Indeed, the Post has lost a lot of contributors and readers. More than 200,000 people canceled their subscriptions when Jeff Bezos announced that the paper was not endorsing a candidate in the presidential race. Robert Kagan and Michele Norris quit in the immediate aftermath of the non-endorsement. A third of the editorial board left their posts, and some of them left the paper. Others followed: “In December, Matea Gold, the Post’s managing editor, shared she was leaving the Post for The New York Times. Last week, The Atlantic poached political reporters Ashley Parker and Michael Scherer, the Times scooped up White House reporter Tyler Pager, the Wall Street Journal nabbed investigative politics reporter Josh Dawsey, and Puck poached veteran journalist Leigh Ann Caldwell. And, on Friday, Ann Telnaes, the Post’s Pulitzer Prize-winning cartoonist, very publicly resigned from the outlet after the newspaper refused to publish a satirical cartoon depicting Bezos bending the knee before Trump.”

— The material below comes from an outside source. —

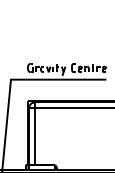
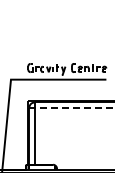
line at (72, 107): solid -> dashed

The original idea of hiring Rubin was to create a two-sided blog at the Post, with Rubin representing the conservative side and Greg Sargent (sometimes supplemented by Paul Waldman) taking the side of Democratic partisans and the activist left. Rubin veered so far to the left that the pretense was eventually dropped; Waldman left for MSNBC in 2023, and Sargent decamped last year to what remains of the New Republic. The paper also shuttered “Made by History,” a part of the op-ed page that was supposed to provide learned historical context for today’s controversies but largely descended into an intersection of woke progressivism and anti-Trump Resistance — just like Rubin’s, Sargent’s, and Waldman’s writings.

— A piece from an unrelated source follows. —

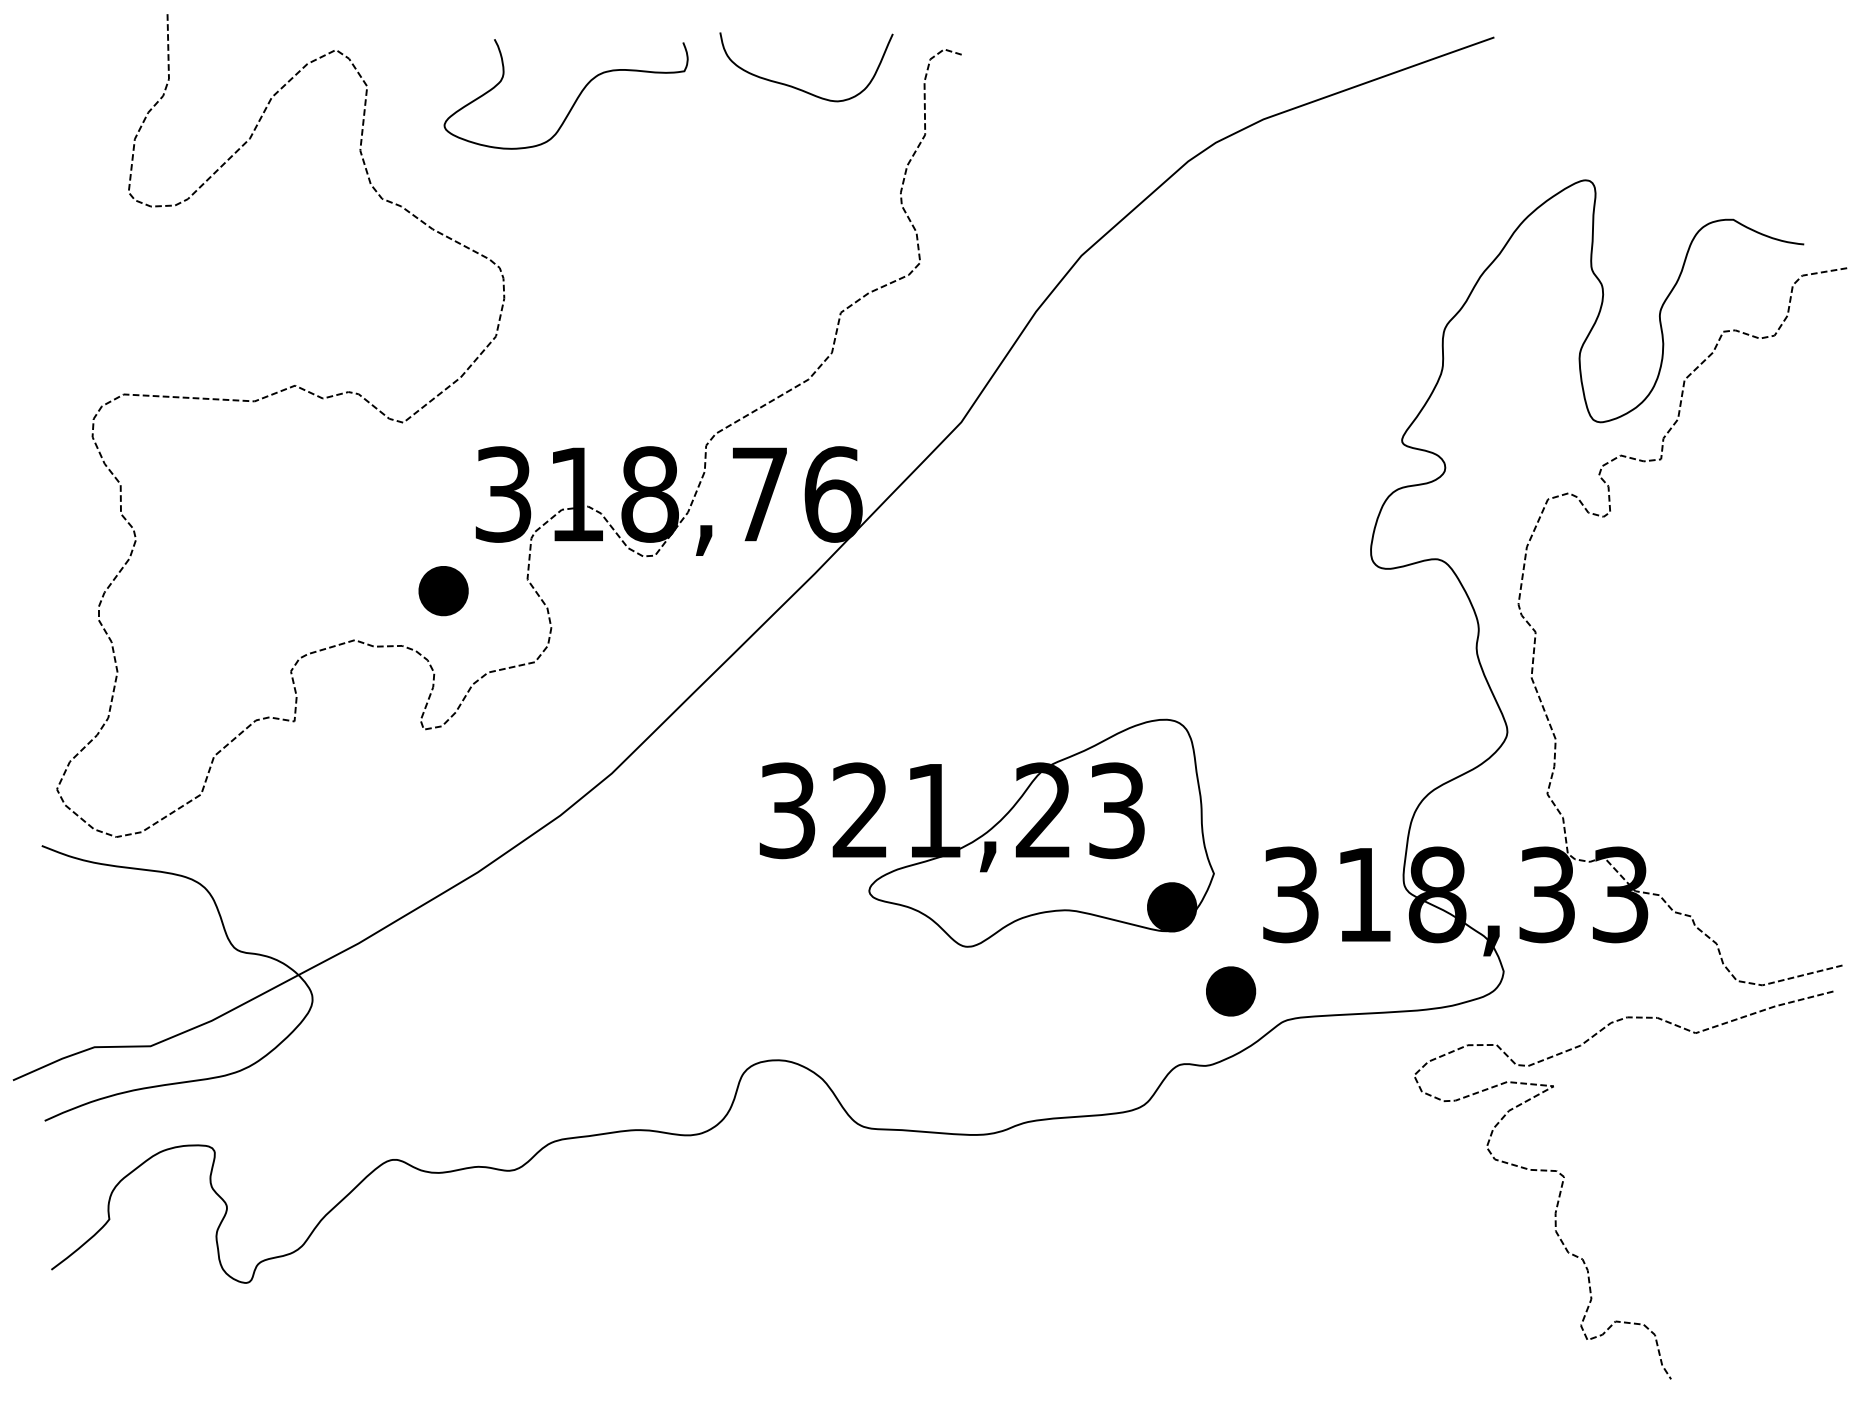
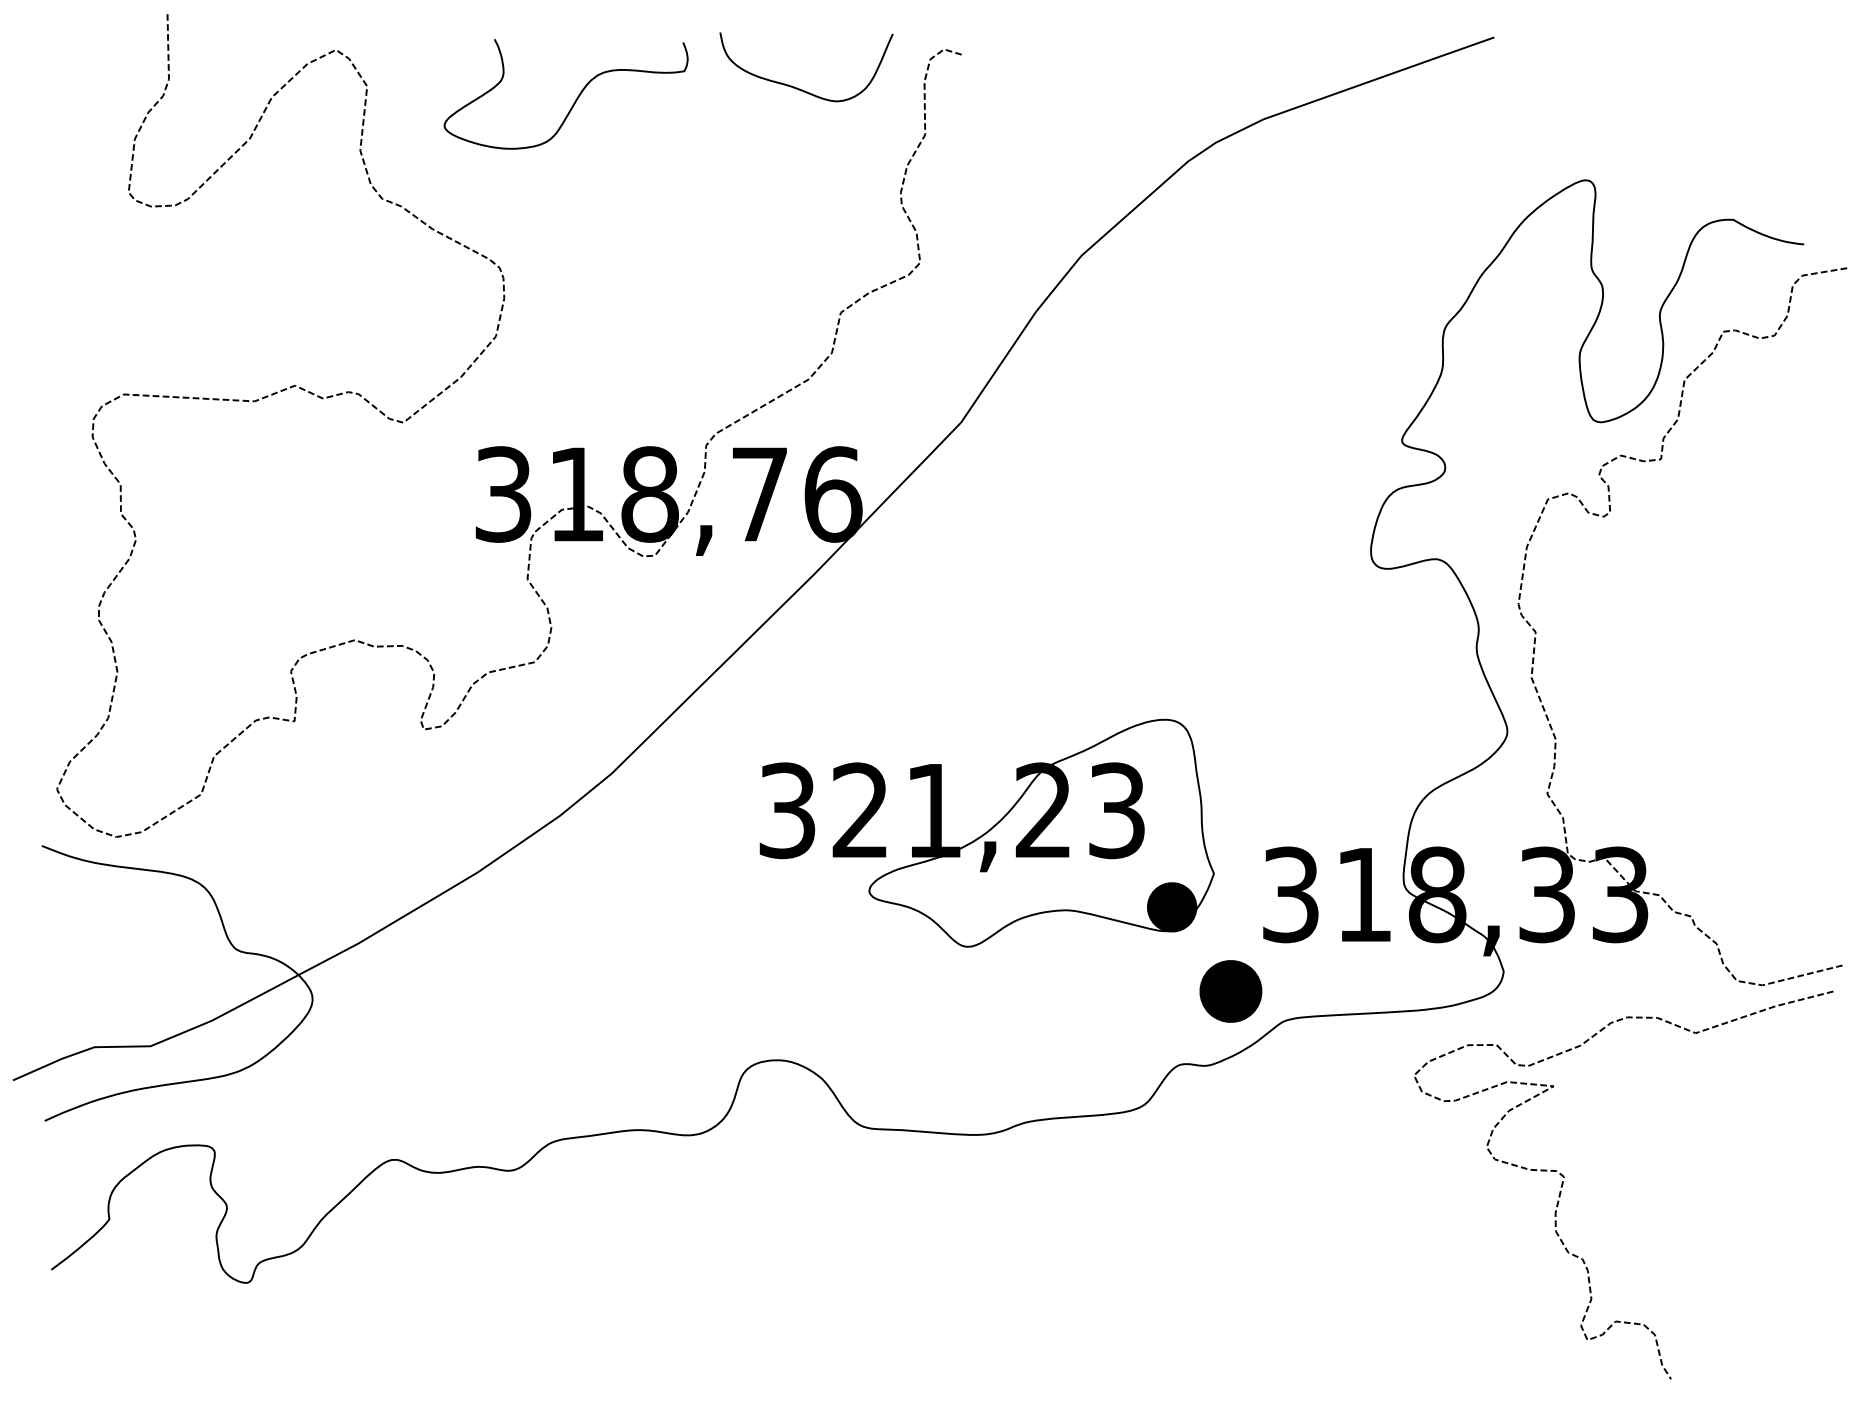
part at (443, 591): present -> none
part at (1231, 991) size: 51x51 px -> 64x63 px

There’s an audience for that, but does it make sense for the Post to limit itself to that audience and keep losing the audience for news? Clearly, Bezos thinks it’s a dead end that costs the Post in credibility and business opportunities. D.C. is a company town, and the federal government is that company. The competitive advantage that the Post has long enjoyed, even over the New York Times, is that its simple geographic proximity in reporting and in readership to the corridors of power allows it to play host to the news-gathering and debates of the highest levels of government. Rubin’s brand of reactive ranting and denunciation of anyone who doesn’t man the barricades against Trump doesn’t need that perch, and detracts from the image of the Post as a liberal-leaning but fundamentally two-sided paper that listens to those in power even when they are Republicans. The op-ed page still has no shortage of columnists who range from liberals to shrill leftists, including Ruth Marcus, Dana Milbank, Max Boot, Jonathan Capehart, E. J. Dionne, Eugene Robinson, and Perry Bacon. But a number of those people are columnists, not nonstop faucets of blogging and social media. That allows the paper a bit more editorial control and discretion.
There is, of course, room in the media world for rhetorical bomb-throwers, but, in the long run, if the Post aims to rebuild the image it had before the past decade — as the institutional voice of sober reportage on the nation’s capital — it is likely to benefit by saying farewell to Rubin.